### Geciteerde tekst ###

David, de man naar Gods hart

Ad Kooijmans • 89 - 2013 • Uitgave: 14/15
Saul was een grote teleurstelling voor Samuël, maar hij werd door God bemoedigd door hem te laten weten dat God een man naar Zijn hart had verkozen, voor wie Saul plaats moest maken (1 Samuël 13:14). Toch bleef het moeilijk voor Samuël, totdat God hem de opdracht gaf om die ander te zalven (16:1). David was het tegenbeeld van Saul, waarin juist uitkwam wat God kan doen door iemand die volkomen op Hem gericht is.

Saul had geen geloof om op God te wachten (13:11-12). David had de gewoonte Gods aanwijzingen te zoeken en te volgen (23:2-5). Saul haatte David (22:8) en trachtte hem te doden (18:11; 19:1,10). David verloor nooit zijn respect voor Saul en spaarde zijn leven tweemaal (24:11; 26:23).

### Geselecteerde gegevens ###

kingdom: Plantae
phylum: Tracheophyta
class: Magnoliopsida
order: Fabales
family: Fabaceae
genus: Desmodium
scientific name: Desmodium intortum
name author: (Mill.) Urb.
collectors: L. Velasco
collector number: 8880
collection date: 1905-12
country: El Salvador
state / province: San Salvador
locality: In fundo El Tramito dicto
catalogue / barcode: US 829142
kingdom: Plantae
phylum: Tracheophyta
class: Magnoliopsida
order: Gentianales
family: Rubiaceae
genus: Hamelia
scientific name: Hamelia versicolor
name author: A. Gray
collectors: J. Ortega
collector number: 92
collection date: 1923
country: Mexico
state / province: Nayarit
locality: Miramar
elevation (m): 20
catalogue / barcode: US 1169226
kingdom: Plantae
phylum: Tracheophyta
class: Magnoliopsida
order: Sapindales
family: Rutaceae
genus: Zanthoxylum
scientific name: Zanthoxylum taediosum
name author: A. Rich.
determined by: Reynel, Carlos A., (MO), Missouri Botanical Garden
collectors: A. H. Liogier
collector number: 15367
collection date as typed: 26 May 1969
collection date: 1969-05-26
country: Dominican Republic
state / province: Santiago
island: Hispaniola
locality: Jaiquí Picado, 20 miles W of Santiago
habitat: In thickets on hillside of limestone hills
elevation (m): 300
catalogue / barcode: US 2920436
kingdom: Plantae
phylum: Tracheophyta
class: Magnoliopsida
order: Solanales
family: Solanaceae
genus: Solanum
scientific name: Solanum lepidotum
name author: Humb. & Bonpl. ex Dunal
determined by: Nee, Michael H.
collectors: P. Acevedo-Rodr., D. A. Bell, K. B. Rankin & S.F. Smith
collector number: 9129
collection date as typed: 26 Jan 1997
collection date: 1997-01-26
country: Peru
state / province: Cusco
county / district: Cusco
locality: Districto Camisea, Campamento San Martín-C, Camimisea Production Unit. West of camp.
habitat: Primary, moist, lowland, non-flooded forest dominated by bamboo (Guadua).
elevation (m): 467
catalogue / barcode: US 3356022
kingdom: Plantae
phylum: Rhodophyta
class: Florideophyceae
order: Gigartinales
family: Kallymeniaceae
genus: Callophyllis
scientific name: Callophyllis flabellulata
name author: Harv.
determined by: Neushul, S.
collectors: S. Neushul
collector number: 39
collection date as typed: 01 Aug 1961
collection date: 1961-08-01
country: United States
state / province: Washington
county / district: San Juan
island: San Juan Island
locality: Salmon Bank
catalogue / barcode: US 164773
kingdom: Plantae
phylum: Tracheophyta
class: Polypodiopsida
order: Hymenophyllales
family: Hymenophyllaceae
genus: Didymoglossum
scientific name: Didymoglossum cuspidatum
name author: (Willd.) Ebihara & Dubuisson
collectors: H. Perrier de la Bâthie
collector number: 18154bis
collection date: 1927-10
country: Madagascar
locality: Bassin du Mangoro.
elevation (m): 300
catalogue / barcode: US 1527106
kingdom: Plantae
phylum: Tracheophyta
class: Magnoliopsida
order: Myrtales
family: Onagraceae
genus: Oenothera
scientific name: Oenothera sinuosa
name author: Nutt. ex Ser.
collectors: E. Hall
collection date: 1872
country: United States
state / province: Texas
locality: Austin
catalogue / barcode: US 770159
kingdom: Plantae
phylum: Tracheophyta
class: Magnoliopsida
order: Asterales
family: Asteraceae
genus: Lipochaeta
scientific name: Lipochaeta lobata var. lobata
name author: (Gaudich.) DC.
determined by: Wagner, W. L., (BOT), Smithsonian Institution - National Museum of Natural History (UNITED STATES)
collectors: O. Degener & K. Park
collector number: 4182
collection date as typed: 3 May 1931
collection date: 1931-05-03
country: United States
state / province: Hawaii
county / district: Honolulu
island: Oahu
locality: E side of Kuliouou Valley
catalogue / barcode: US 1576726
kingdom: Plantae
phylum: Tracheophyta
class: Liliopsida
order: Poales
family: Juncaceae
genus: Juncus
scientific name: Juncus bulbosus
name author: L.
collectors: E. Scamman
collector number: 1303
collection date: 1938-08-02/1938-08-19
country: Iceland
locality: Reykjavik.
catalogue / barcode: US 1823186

###

Opdracht 1 =
Vertaal deze zin uit de tekst over David in het Engels: "Saul had geen geloof om op God te wachten (13:11-12)."
Opdracht 2 =
Beantwoord aan de hand van de tekst over David de volgende vragen:
(a) Welke opdracht gaf God aan Samuël volgens 16:1?
(b) Wat had David de gewoonte te doen?
(c) Hoe vaak spaarde David het leven van Saul?
Opdracht 3 =
Breid de tekst over David uit met een vervolg dat aansluit op de laatste zin.
De gegevens staan los van de tekst.

Eindantwoord 1 =
Saul lacked the faith to wait for God (13:11-12).

Eindantwoord 2 =
(a) Samuël moest die ander, de man naar Gods hart, zalven.
(b) Hij zocht Gods aanwijzingen en volgde ze.
(c) Tweemaal.

Eindantwoord 3 =
De grote tegenstelling werd duidelijk in hoofdstuk 17, toen Saul vreesde voor Goliath terwijl David hem tegemoet ging in de Naam van de HEERE van de legerscharen, de God van de gelederen van Israël (vers 45). Hij droeg geen wapenrusting, maar koos vijf gladde stenen (vers 40), waarvan hij er maar één nodig had om Goliath te doden (vers 49). De andere vier stenen zijn misschien een profetisch symbool voor de dood van de vier overgebleven reuzen bij de Filistijnen die later door Davids mannen gedood werden (2 Samuël 21:15-22).
God moest zelfs Samuël eraan herinneren dat God het hart aanziet en dat daarom David verkozen werd boven zijn broers. Dat wil natuurlijk niet zeggen dat zij waardeloos waren, integendeel, zijn familie, vooral zijn neven werden door hem geïnspireerd (2 Samuël 21:21). Joab en zijn broers waren ook neven van David, de zonen van zijn zuster Zeruja (1 Kronieken 2:13-16). We kunnen van David leren dat wie zich geheel afhankelijk van God opstelt, Zijn hulp en leiding mag ervaren. Het wezen van de zonde is immers onafhankelijkheid van God. Daarom moet dit zondige lichaam sterven, maar het nieuwe leven is 'Christus in mij'. Hij zei dat Hij zonder Zijn Vader niets kon doen (Johannes 5:19).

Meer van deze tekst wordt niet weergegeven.